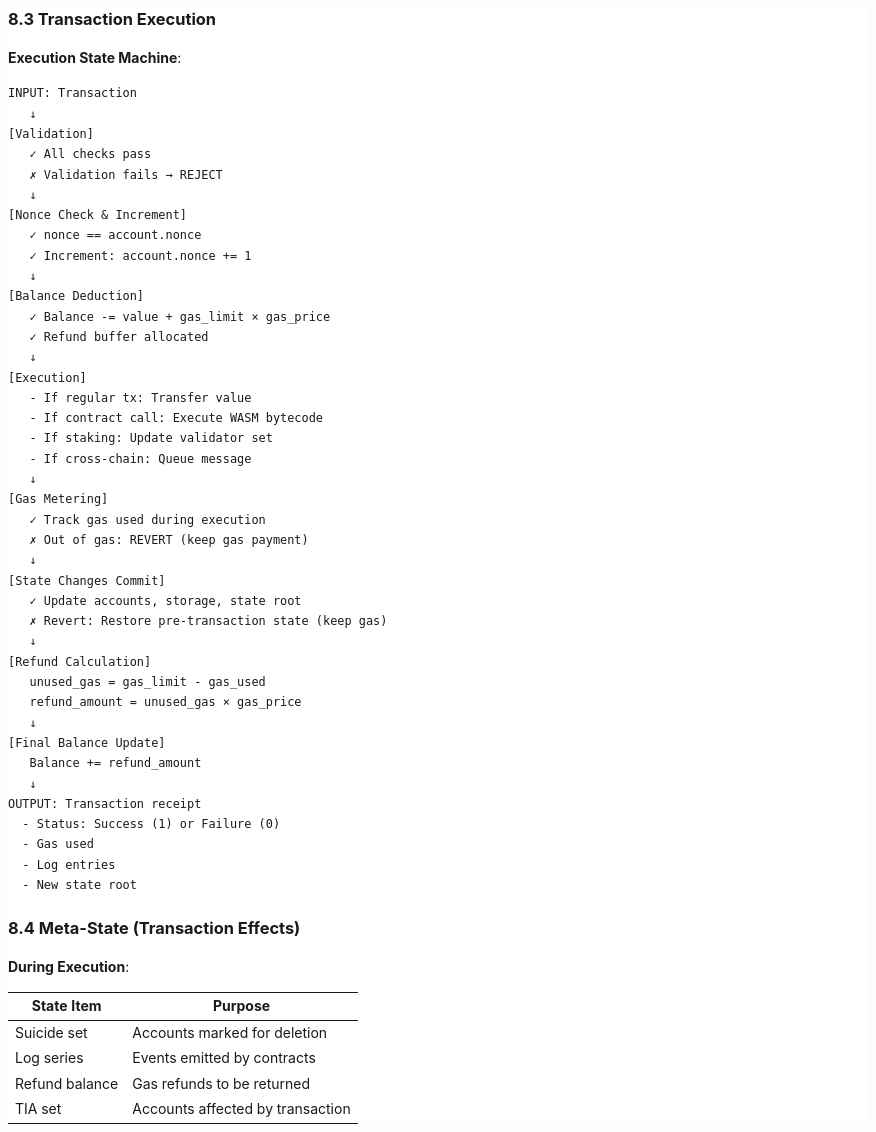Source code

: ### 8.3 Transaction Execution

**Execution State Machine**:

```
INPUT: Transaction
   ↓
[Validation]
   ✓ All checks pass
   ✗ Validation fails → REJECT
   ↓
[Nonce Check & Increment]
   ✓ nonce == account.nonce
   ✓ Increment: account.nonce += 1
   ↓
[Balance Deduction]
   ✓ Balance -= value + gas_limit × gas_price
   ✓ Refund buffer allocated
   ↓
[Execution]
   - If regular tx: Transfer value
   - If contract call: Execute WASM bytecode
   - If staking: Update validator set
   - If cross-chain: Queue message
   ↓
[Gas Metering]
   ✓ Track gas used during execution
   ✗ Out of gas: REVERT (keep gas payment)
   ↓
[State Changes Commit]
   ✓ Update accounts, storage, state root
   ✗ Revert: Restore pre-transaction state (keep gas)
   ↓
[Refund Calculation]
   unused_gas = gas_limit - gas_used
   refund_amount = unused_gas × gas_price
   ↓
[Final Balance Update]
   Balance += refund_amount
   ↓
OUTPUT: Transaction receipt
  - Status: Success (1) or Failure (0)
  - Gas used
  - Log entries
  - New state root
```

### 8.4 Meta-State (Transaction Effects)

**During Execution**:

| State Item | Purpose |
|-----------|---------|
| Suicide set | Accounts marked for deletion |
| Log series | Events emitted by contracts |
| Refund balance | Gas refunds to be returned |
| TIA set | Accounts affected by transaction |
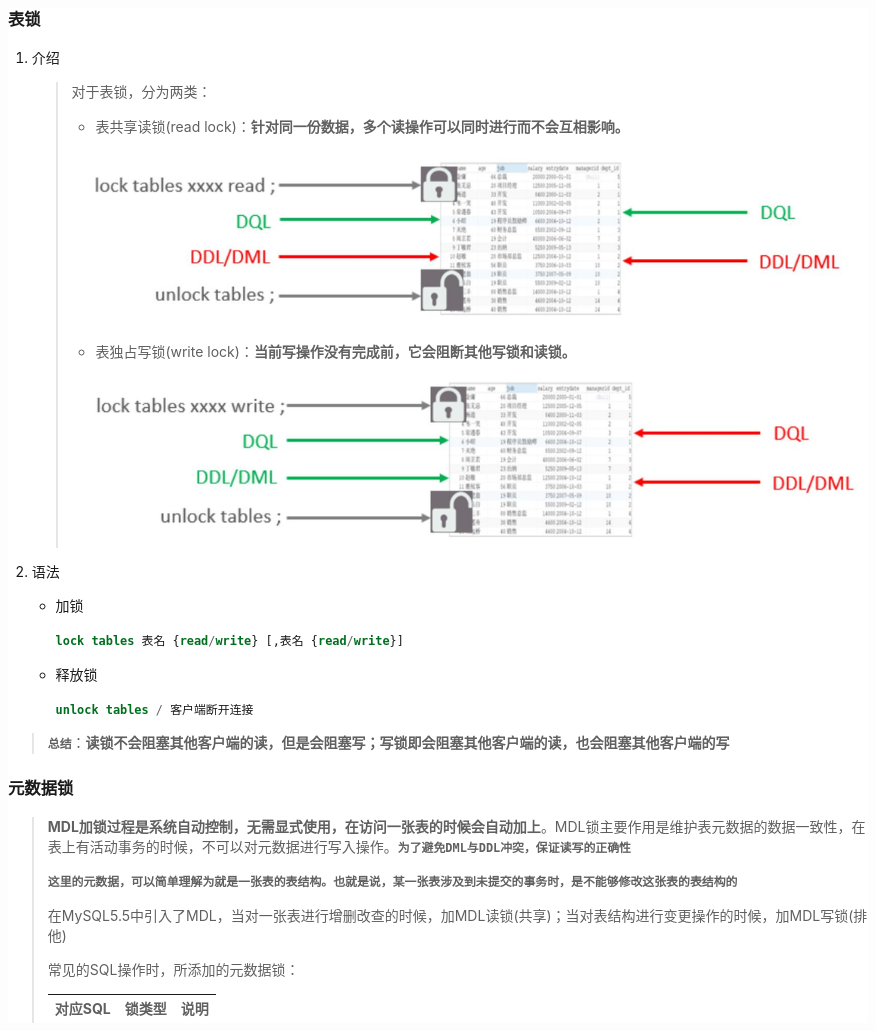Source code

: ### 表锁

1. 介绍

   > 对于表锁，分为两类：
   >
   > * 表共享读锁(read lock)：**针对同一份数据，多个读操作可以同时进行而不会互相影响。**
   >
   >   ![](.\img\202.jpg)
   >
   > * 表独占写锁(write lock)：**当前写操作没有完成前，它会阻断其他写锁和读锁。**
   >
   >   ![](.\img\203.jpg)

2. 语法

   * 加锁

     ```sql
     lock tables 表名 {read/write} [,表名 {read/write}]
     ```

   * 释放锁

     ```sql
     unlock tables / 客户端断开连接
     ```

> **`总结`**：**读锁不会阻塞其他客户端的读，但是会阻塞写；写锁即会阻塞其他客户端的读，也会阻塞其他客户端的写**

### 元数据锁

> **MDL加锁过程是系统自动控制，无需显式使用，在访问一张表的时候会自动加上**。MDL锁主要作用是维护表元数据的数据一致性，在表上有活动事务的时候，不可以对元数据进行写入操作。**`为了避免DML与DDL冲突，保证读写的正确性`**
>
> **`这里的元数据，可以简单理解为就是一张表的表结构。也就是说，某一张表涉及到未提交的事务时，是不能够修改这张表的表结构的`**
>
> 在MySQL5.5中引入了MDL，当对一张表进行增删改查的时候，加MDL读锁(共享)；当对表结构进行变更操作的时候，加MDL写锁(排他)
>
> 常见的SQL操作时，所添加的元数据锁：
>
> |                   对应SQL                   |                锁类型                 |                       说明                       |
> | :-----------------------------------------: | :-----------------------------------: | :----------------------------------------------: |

━━━━━━━━━━

■ **Assignment**:
Find all the lines containing "root" in the material, then copy them.

■ **Answer box**:
   ✓ Update accounts, storage, state root
  - New state root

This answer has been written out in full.